▶ _What to work on_: The answer is the full listing restated exactly, without any pictures.

▶ _Data shown_:
%%
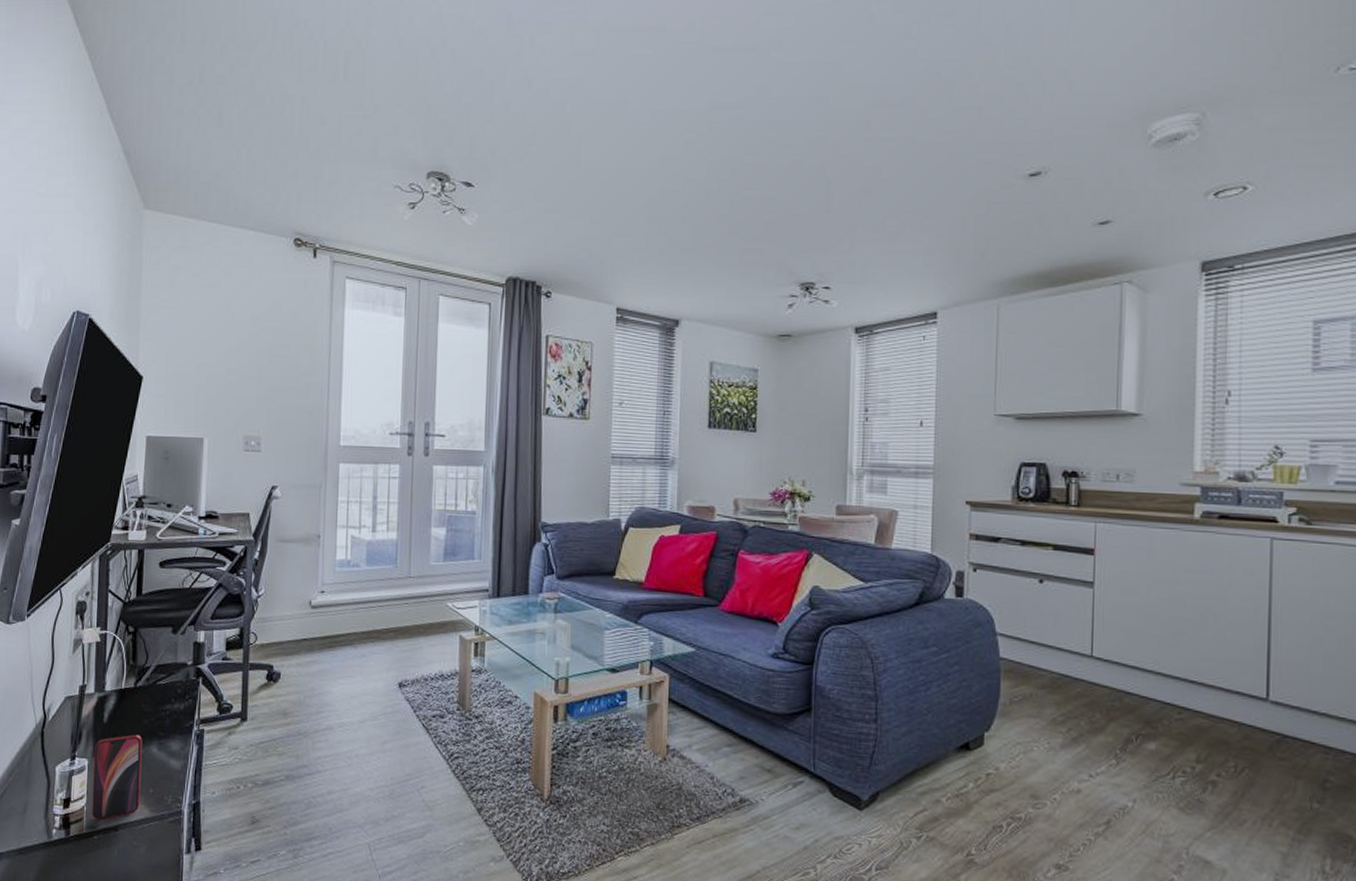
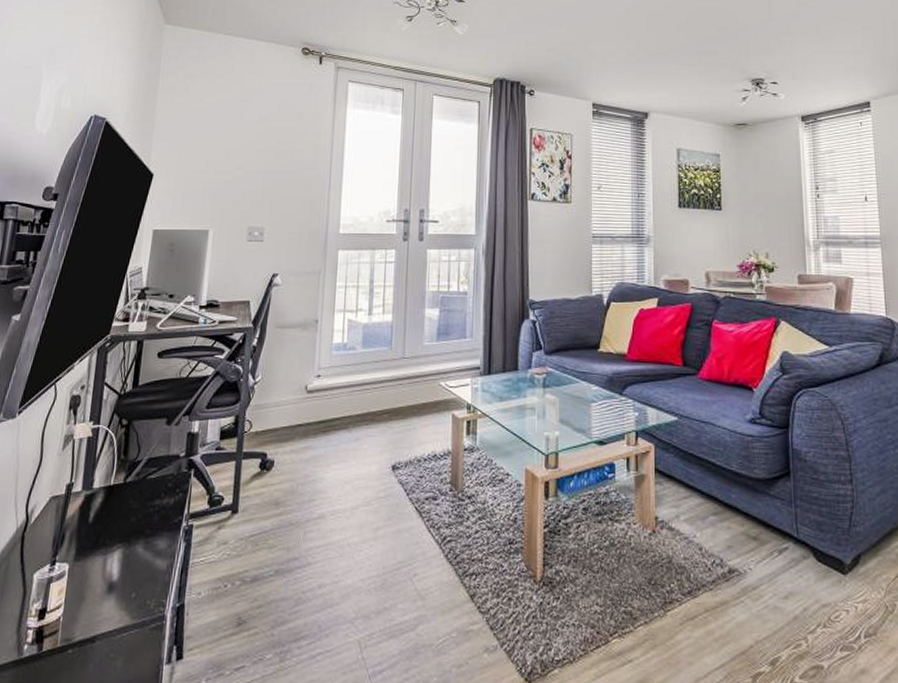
smartphone: present [92,734,143,820] -> none [68,534,129,631]

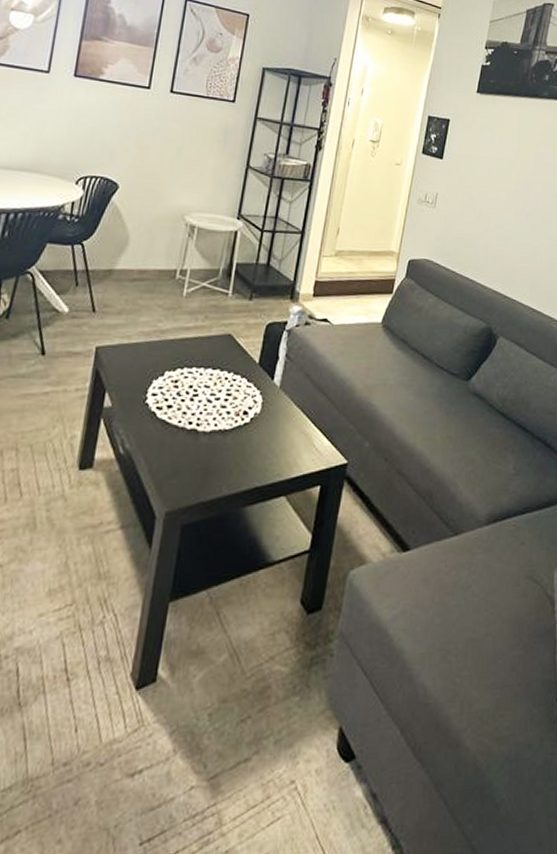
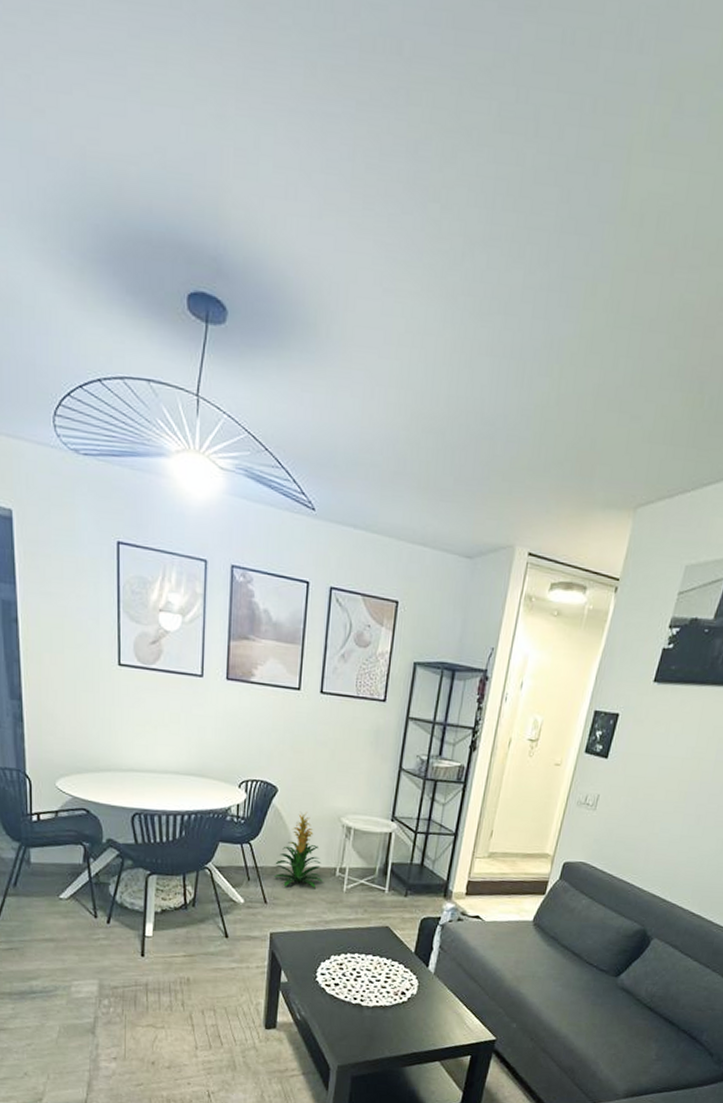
indoor plant: none [106,209,161,293] -> present [274,811,323,888]

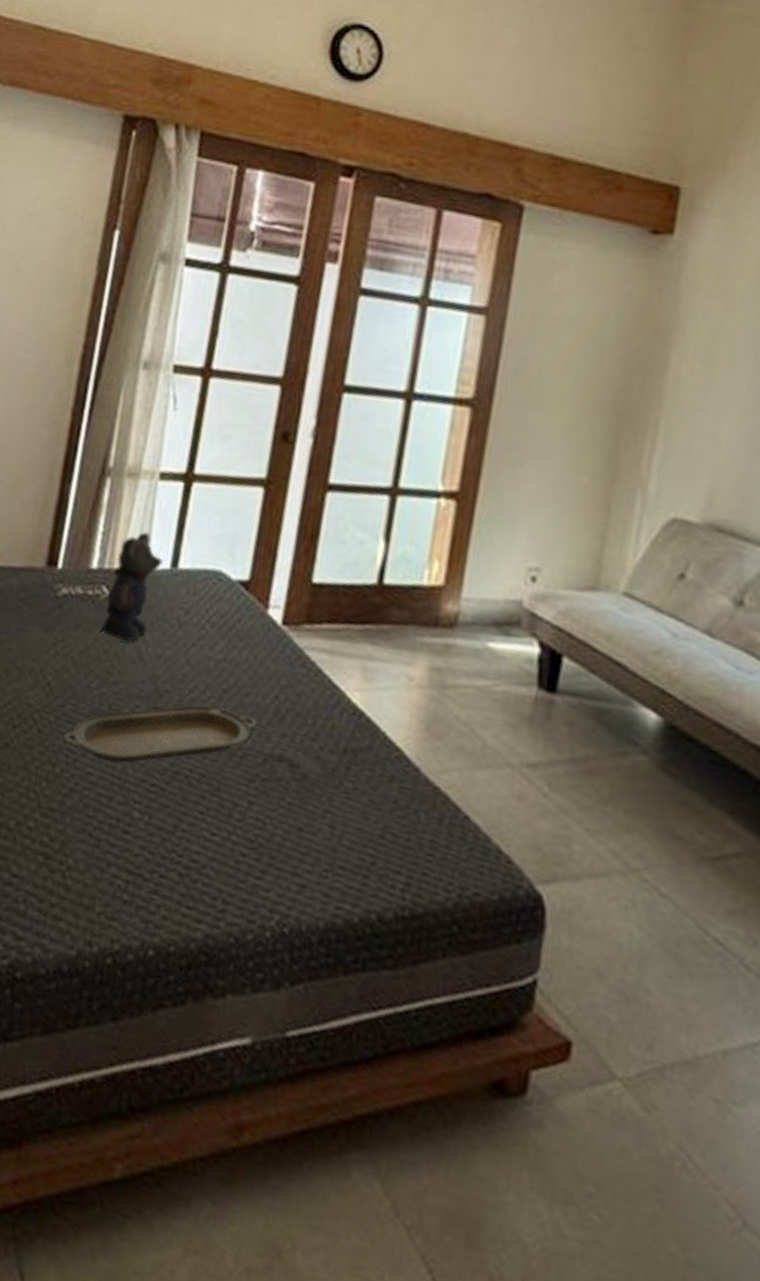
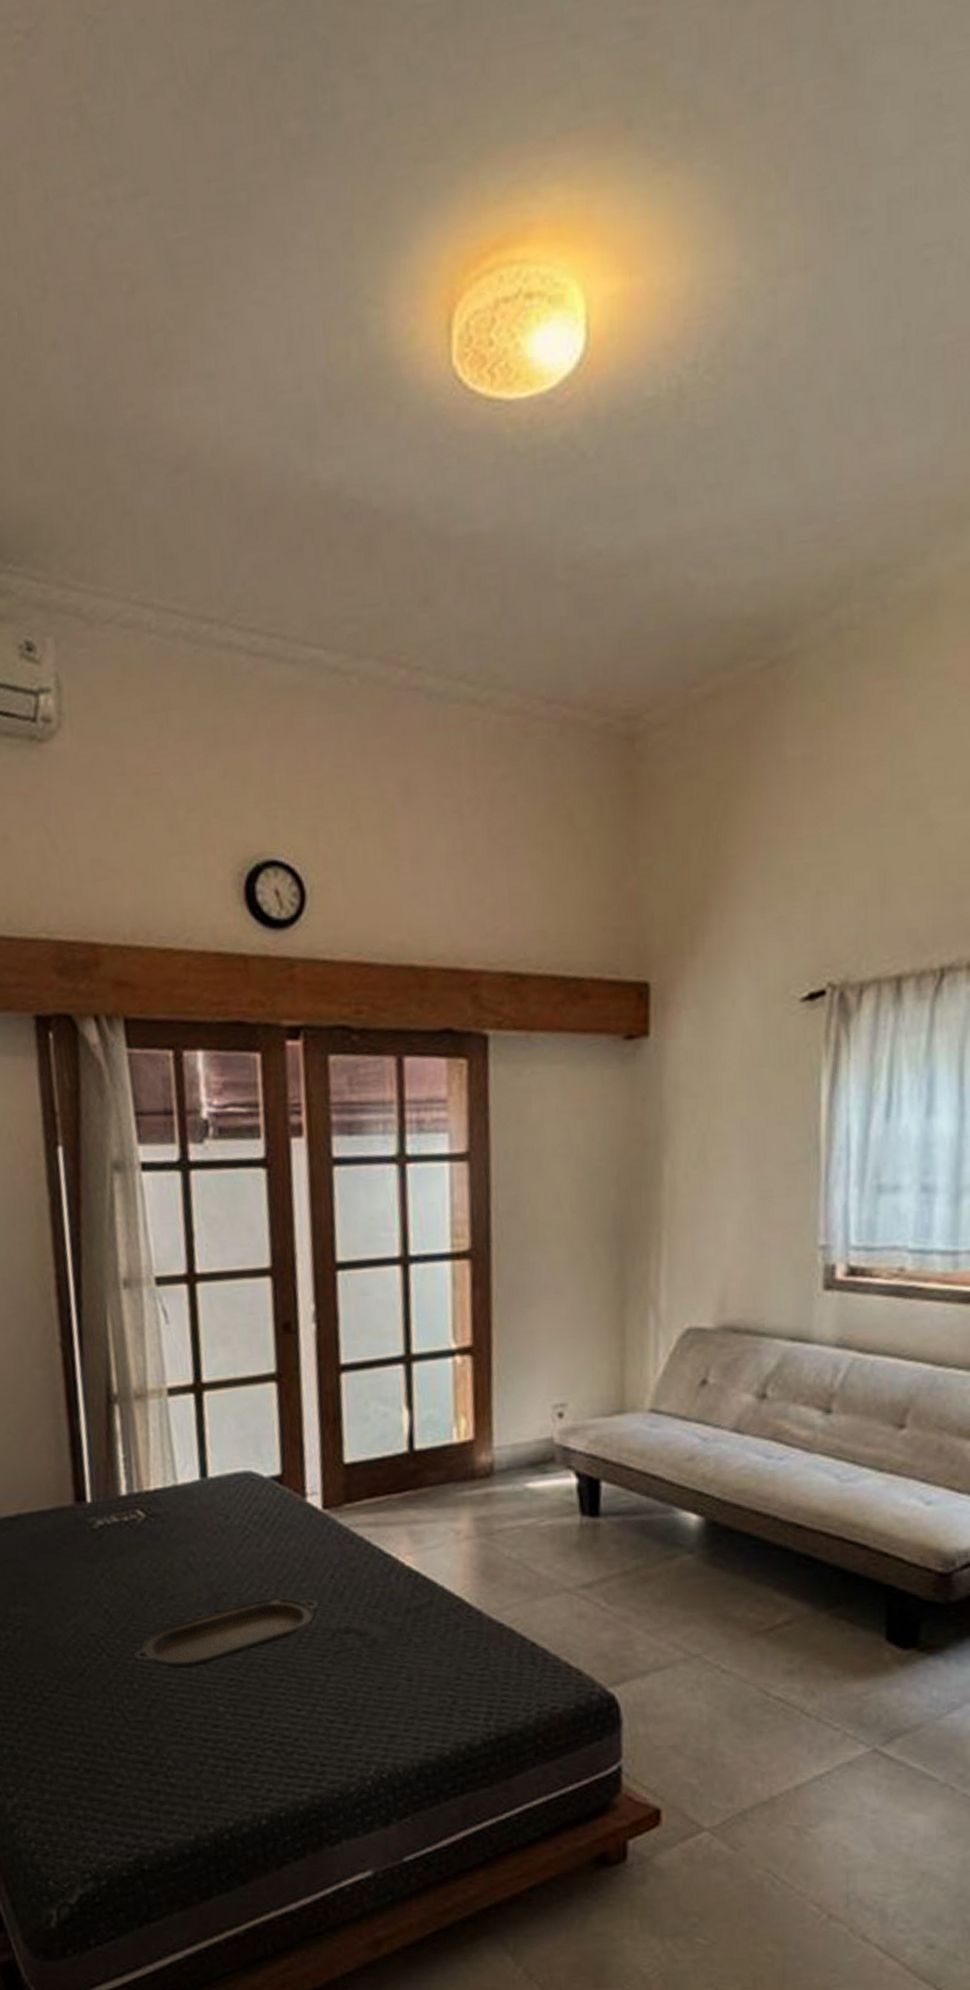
bear: present [101,531,163,641] -> none [143,1449,191,1556]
%%
▶ _Expected answer_:
smartphone: present [92,734,143,820] -> none [68,534,129,631]

indoor plant: none [106,209,161,293] -> present [274,811,323,888]

bear: present [101,531,163,641] -> none [143,1449,191,1556]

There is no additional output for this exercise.